### PROBLEM TO SOLVE
Copy out every entry with "Cuevana 3" renamed to "Cuevana Plus" wherever it occurs, changing nothing else. Leave the pictures out.

### TASK INPUT
○ ○ ○ ○ ○

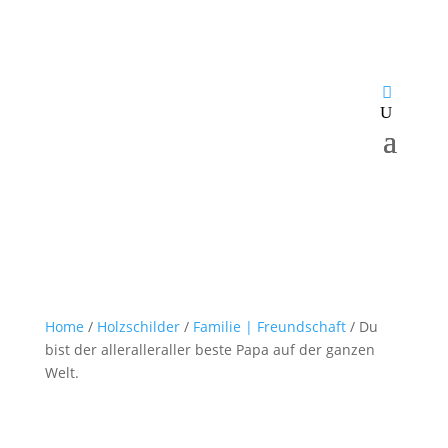
Home
/
Holzschilder
/
Familie | Freundschaft
/ Du
bist der alleralleraller beste Papa auf der ganzen
Welt.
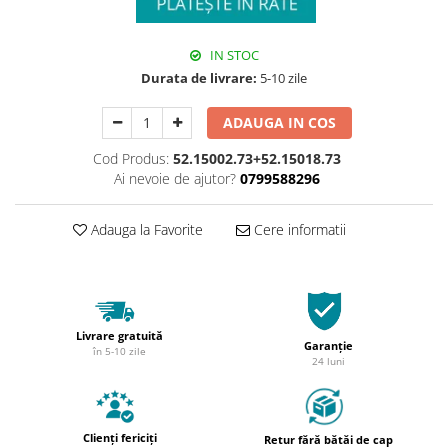
IN STOC
Durata de livrare:
5-10 zile
ADAUGA IN COS
Cod Produs:
52.15002.73+52.15018.73
Ai nevoie de ajutor?
0799588296
Adauga la Favorite
Cere informatii
Livrare gratuită
Garanție
în 5-10 zile
24 luni
Clienți fericiți
Retur fără bătăi de cap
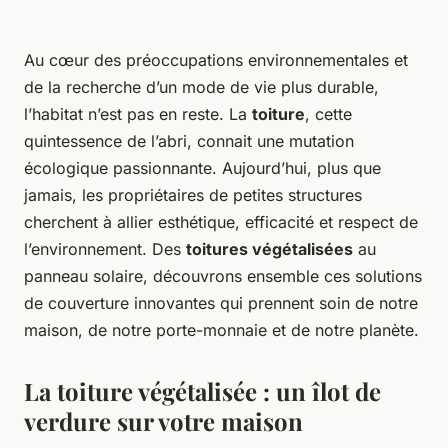
Au cœur des préoccupations environnementales et
de la recherche d’un mode de vie plus durable,
l’habitat n’est pas en reste. La
toiture
, cette
quintessence de l’abri, connait une mutation
écologique passionnante. Aujourd’hui, plus que
jamais, les propriétaires de petites structures
cherchent à allier esthétique, efficacité et respect de
l’environnement. Des
toitures végétalisées
au
panneau solaire, découvrons ensemble ces solutions
de couverture innovantes qui prennent soin de notre
maison, de notre porte-monnaie et de notre planète.
La toiture végétalisée : un îlot de
verdure sur votre maison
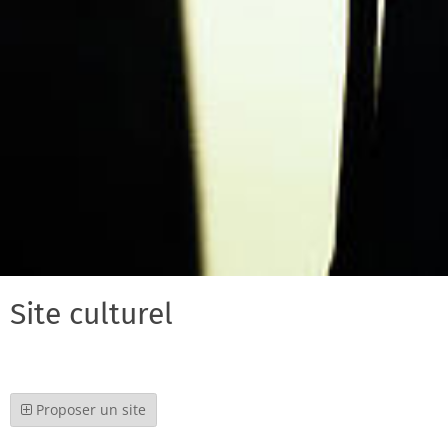
Site culturel
Proposer un site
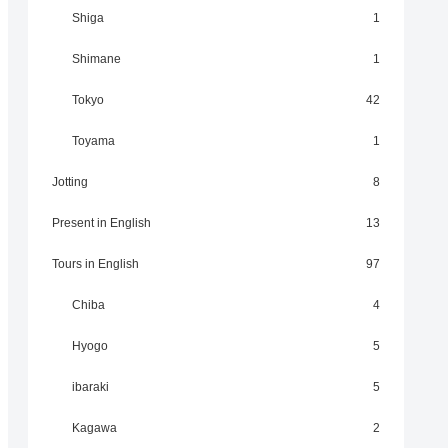
Shiga
1
Shimane
1
Tokyo
42
Toyama
1
Jotting
8
Present in English
13
Tours in English
97
Chiba
4
Hyogo
5
ibaraki
5
Kagawa
2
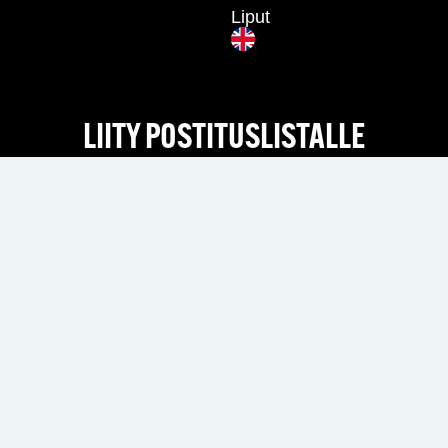
Liput
LIITY POSTITUSLISTALLE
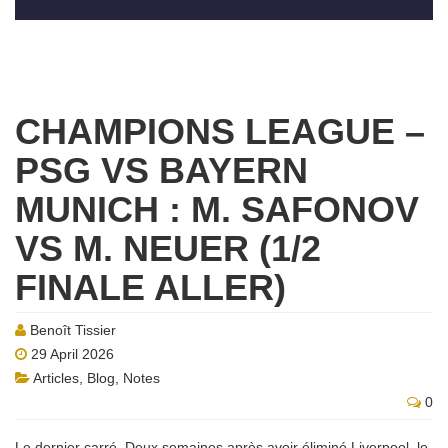
CHAMPIONS LEAGUE –
PSG VS BAYERN
MUNICH : M. SAFONOV
VS M. NEUER (1/2
FINALE ALLER)
Benoît Tissier
29 April 2026
Articles
,
Blog
,
Notes
0
Le dernier carré. Deux semaines après avoir éliminé Liverpool, le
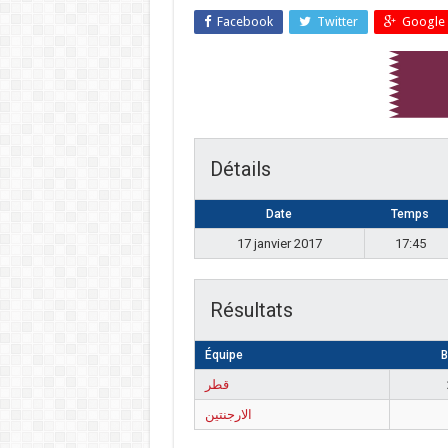
Facebook
Twitter
Google 
Détails
Date
Temps
17 janvier 2017
17:45
Résultats
Équipe
B
قطر
الارجنتين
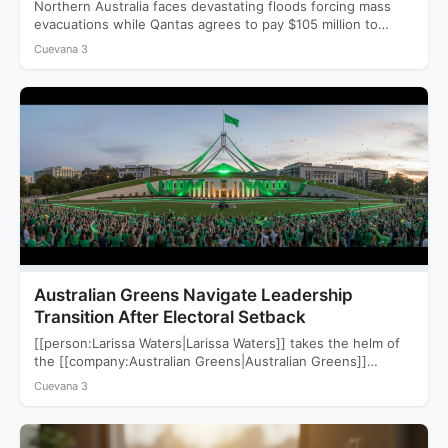
Northern Australia faces devastating floods forcing mass
evacuations while Qantas agrees to pay $105 million to
settle a…
Cuevana 3
Australian Greens Navigate Leadership
Transition After Electoral Setback
[[person:Larissa Waters|Larissa Waters]] takes the helm of
the [[company:Australian Greens|Australian Greens]]
following a devastating 2025 election that saw…
Cuevana 3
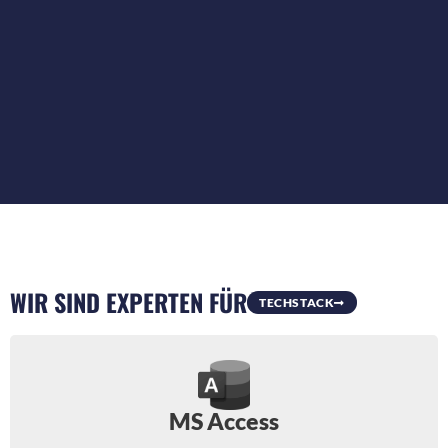
WIR SIND EXPERTEN FÜR
TECHSTACK
MS Access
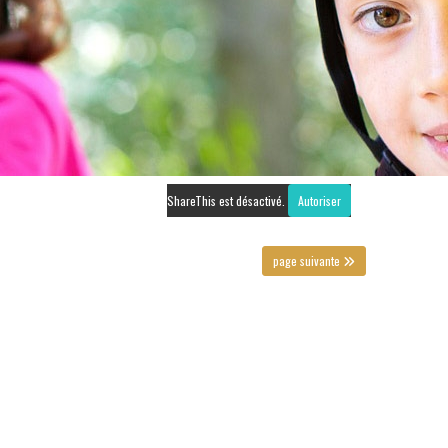
ShareThis est désactivé.
Autoriser
page suivante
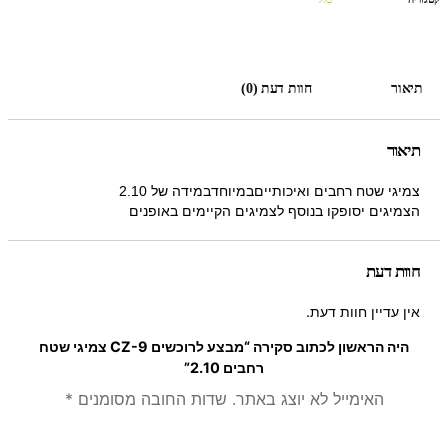
תיאור
חוות דעת (0)
תיאור
צמיגי שטח רחבים ואיכותייםבמיוחדבמידה של 2.10
הצמיגים יסופקו בנוסף לצמיגים הקיימים באופנים
חוות דעת
אין עדיין חוות דעת.
היה הראשון לכתוב סקירה “מבצע לרוכשים CZ-9 צמיגי שטח
רחבים 2.10”
האימייל לא יוצג באתר.
שדות החובה מסומנים
*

○ ○ ○ ○ ○

### WRITTEN RESPONSE
Home
/
Holzschilder
/
Familie | Freundschaft
/ Du
bist der alleralleraller beste Papa auf der ganzen
Welt.
IN STOC
Durata de livrare:
5-10 zile
ADAUGA IN COS
Cod Produs:
52.15002.73+52.15018.73
Ai nevoie de ajutor?
0799588296
Adauga la Favorite
Cere informatii
Livrare gratuită
Garanție
în 5-10 zile
24 luni
Clienți fericiți
Retur fără bătăi de cap
Au cœur des préoccupations environnementales et
de la recherche d’un mode de vie plus durable,
l’habitat n’est pas en reste. La
toiture
, cette
quintessence de l’abri, connait une mutation
écologique passionnante. Aujourd’hui, plus que
jamais, les propriétaires de petites structures
cherchent à allier esthétique, efficacité et respect de
l’environnement. Des
toitures végétalisées
au
panneau solaire, découvrons ensemble ces solutions
de couverture innovantes qui prennent soin de notre
maison, de notre porte-monnaie et de notre planète.
La toiture végétalisée : un îlot de
verdure sur votre maison
Site culturel
Proposer un site
Shiga
1
Shimane
1
Tokyo
42
Toyama
1
Jotting
8
Present in English
13
Tours in English
97
Chiba
4
Hyogo
5
ibaraki
5
Kagawa
2
Liput
LIITY POSTITUSLISTALLE
CHAMPIONS LEAGUE –
PSG VS BAYERN
MUNICH : M. SAFONOV
VS M. NEUER (1/2
FINALE ALLER)
Benoît Tissier
29 April 2026
Articles
,
Blog
,
Notes
0
Le dernier carré. Deux semaines après avoir éliminé Liverpool, le
Facebook
Twitter
Google 
Détails
Date
Temps
17 janvier 2017
17:45
Résultats
Équipe
B
قطر
الارجنتين
Northern Australia faces devastating floods forcing mass
evacuations while Qantas agrees to pay $105 million to
settle a…
Cuevana Plus
Australian Greens Navigate Leadership
Transition After Electoral Setback
[[person:Larissa Waters|Larissa Waters]] takes the helm of
the [[company:Australian Greens|Australian Greens]]
following a devastating 2025 election that saw…
Cuevana Plus
WIR SIND EXPERTEN FÜR
TECHSTACK
MS Access
ShareThis est désactivé.
Autoriser
page suivante
תיאור
חוות דעת (0)
תיאור
צמיגי שטח רחבים ואיכותייםבמיוחדבמידה של 2.10
הצמיגים יסופקו בנוסף לצמיגים הקיימים באופנים
חוות דעת
אין עדיין חוות דעת.
היה הראשון לכתוב סקירה “מבצע לרוכשים CZ-9 צמיגי שטח
רחבים 2.10”
האימייל לא יוצג באתר.
שדות החובה מסומנים
*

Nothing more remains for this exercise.